It’s been a long time since I took any pictures for my Eminent Domain photo essay series, but my contact with the IJ a few months ago got me energized to do some more shooting. I was up in Wisconsin around that time, and while I was there I stopped by Hartung Quarry, which is the site of an emerging eminent domain story.
Here’s one picture I didn’t take, courtesy of Google Earth, to set the scene:
Actually, “quarry” is deceptive. This place used to be a quarry, but whatever they took out of there, they finished decades ago. Then they started filling it with trash. It’s really the Hartung Quarry Landfill, like the sign says:
That’s down at the south end by the entrance. Here’s an establishing shot:
As you can see, it’s not a big hole in the ground. That’s because the landfill is almost full. By January 2007, there won’t be any more room. At that point, the City of Milwaukee will convert it to a park.
In fact, the city has been pretty smart about all this. They’ve been planning the park since Hartung opened as a landfill, so they’ve been careful to dump only clean waste. There’s no need for a clay cap and monitoring of fumes. They can just cover it with soil, lay some grass over it, and it’s a park.
That’s not the eminent domain issue. The city already owns the land. Besides, landfills and parks are ordinary public uses for eminent domain. The city plan does include a few lots to be developed, and I wouldn’t be shocked if that involved some behind-the-scenes wheeling and dealing, but since the land has seen public use for decades, it seems unlikely that it’s all been a cover for a private land grab.
The motivation for the eminent domain buyout comes instead from local residents. According to a December 27, 2005 account in the Milwaukee Daily Reporter (not available free online):
The city-owned landfill is completely surrounded by a classic suburban single-family neighborhood. The Hartung Park Neighborhood Association wants the city to convert the landfill into a public park, but first it wants the city to acquire and rip down the neighborhood’s five remaining apartment buildings, located on North 99th Street. It also wants to see a cul-de-sac of owner-occupied houses built in their place.

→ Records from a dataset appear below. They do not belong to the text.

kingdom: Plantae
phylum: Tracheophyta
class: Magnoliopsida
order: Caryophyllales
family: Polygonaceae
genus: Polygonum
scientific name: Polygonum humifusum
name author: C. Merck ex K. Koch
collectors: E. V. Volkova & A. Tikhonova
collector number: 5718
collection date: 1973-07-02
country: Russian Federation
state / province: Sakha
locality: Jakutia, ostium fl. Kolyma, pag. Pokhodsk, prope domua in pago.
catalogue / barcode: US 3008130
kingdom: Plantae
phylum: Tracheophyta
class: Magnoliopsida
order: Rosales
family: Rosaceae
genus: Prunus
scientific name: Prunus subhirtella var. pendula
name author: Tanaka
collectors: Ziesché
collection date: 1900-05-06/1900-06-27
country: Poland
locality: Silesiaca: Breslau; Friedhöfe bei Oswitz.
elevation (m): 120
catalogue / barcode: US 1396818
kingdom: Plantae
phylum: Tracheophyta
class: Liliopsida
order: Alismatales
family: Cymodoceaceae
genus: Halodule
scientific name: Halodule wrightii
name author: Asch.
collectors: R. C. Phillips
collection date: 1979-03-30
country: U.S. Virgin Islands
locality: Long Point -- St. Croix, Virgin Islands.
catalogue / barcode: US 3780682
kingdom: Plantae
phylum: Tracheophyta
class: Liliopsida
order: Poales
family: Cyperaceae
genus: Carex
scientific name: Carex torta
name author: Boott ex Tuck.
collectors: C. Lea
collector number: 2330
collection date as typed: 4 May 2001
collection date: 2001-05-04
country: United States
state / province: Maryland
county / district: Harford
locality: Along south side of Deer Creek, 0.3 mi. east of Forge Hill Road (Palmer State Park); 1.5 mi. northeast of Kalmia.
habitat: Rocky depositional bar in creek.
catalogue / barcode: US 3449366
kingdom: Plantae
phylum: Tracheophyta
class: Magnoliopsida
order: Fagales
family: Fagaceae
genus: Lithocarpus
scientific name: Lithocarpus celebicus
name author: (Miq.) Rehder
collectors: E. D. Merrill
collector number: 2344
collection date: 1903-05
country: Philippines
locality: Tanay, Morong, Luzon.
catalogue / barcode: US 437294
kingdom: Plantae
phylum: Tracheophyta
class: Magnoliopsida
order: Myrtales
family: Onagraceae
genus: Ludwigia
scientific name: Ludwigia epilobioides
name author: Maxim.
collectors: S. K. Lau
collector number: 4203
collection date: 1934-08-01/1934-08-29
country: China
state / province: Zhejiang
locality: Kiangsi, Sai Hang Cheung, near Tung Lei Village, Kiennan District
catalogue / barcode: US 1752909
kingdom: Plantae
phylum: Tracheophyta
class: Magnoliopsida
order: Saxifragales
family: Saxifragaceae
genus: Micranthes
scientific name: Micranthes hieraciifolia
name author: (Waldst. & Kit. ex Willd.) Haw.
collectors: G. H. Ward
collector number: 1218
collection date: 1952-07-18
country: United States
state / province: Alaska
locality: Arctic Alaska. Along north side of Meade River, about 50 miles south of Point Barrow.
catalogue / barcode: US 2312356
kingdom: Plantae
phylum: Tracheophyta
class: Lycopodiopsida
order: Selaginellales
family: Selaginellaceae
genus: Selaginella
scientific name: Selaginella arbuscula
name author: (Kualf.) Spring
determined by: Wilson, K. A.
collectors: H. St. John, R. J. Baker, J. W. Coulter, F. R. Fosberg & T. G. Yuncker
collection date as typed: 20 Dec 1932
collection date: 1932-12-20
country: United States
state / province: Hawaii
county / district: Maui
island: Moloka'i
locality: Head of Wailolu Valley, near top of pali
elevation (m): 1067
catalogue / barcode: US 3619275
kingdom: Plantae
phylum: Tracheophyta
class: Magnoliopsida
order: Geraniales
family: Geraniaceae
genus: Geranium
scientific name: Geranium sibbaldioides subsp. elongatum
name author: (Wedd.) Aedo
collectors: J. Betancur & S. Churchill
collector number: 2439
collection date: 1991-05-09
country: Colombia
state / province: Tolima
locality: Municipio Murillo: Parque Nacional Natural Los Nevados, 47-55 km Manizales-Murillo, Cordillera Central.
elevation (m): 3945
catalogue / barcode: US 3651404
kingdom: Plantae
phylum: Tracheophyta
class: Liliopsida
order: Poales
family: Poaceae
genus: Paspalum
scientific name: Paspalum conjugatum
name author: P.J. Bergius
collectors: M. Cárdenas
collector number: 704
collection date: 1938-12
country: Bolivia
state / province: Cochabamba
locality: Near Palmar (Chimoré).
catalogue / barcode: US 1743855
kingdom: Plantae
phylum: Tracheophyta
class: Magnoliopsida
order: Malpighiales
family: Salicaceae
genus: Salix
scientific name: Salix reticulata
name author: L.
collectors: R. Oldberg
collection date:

They’re talking about a group of buildings on the northeast corner of the quarry. I’ve marked them here in this Google Earth image:
As I was planning my trip, I was half expecting to find some goofy bit of low-income housing with towering apartment buildings in the middle of a peaceful neighborhood. Instead, I found this:
Not a single-family home, but not a bad looking place. Well-maintained, with sculpted bushes and a smooth well-maintained driveway.
To be fair, that’s probably the best looking of the five properties. I think this is probably the worst looking one:
Here’s a closer look at the worst of the damage.
So some of the buildings are a bit unsightly, but a few maintenance problems are hardly cause for eminent domain action are they? Nope. This is something else.
“We know there’s all this crap going on up there,” said Margaret Silkey, president of the roughly 45-member association. “We just want to keep the neighborhood a decent, viable place and not have it become a run-down area.”
Whatever she’s talking about, it’s not the buildings themselves.
There’s really not a lot to see here. I mean, take a look at this place:
Yes, it looks unsightly because they’ve got all that trash piled out front. But when you step around that and take a look at the building, you see neatly trimmed lawns, a well-maintained facade, and sculpted bushes and trees.
Or take a look at the rear of one of the other houses:
Again, I’ve chosen an unflattering angle. The grass around the storage shed is a little unkempt, and there’s a box that didn’t fit in the trash cans.. On the other hand, the storage shed itself is well-maintained. Here’s a reverse angle to show how nice the place is kept.
There just isn’t much to see here. Even the eminent domain threat is mostly theoretical:
The local alderman, Jim Bohl, is sponsoring a resolution to order the Department of City Development to plan for a tax incremental financing district to pay for the new park. The plan includes acquiring the five, four-family apartment buildings around the landfill and redeveloping the lots.
Although the resolution orders DCD to make a “good-faith effort” to do that without using eminent domain, Milwaukee Mayor Tom Barrett said he doesn’t want to touch the idea of acquiring the properties for redevelopment.
And that’s it. I took these pictures months ago and just sat on them, because I thought I’d try to go back to Milwaukee and get a better story, but I haven’t had the time and probably won’t. So, for now, it’s just some people living in rental apartments, and the remarkably unsympathetic Ms. Silkey’s desire to get rid of them.
I could show you the rear of some of the other buildings…
…or show you another smooth driveway…
But what would be the point? (Other than posting them just because I’ve got them, and I’ve already done enough of that, don’t you think?)
I figured I had the pictures so I might as well post them. There are a lot more pictures of the Hartung Quarry Landfill eminent domain area if anybody wants to use them.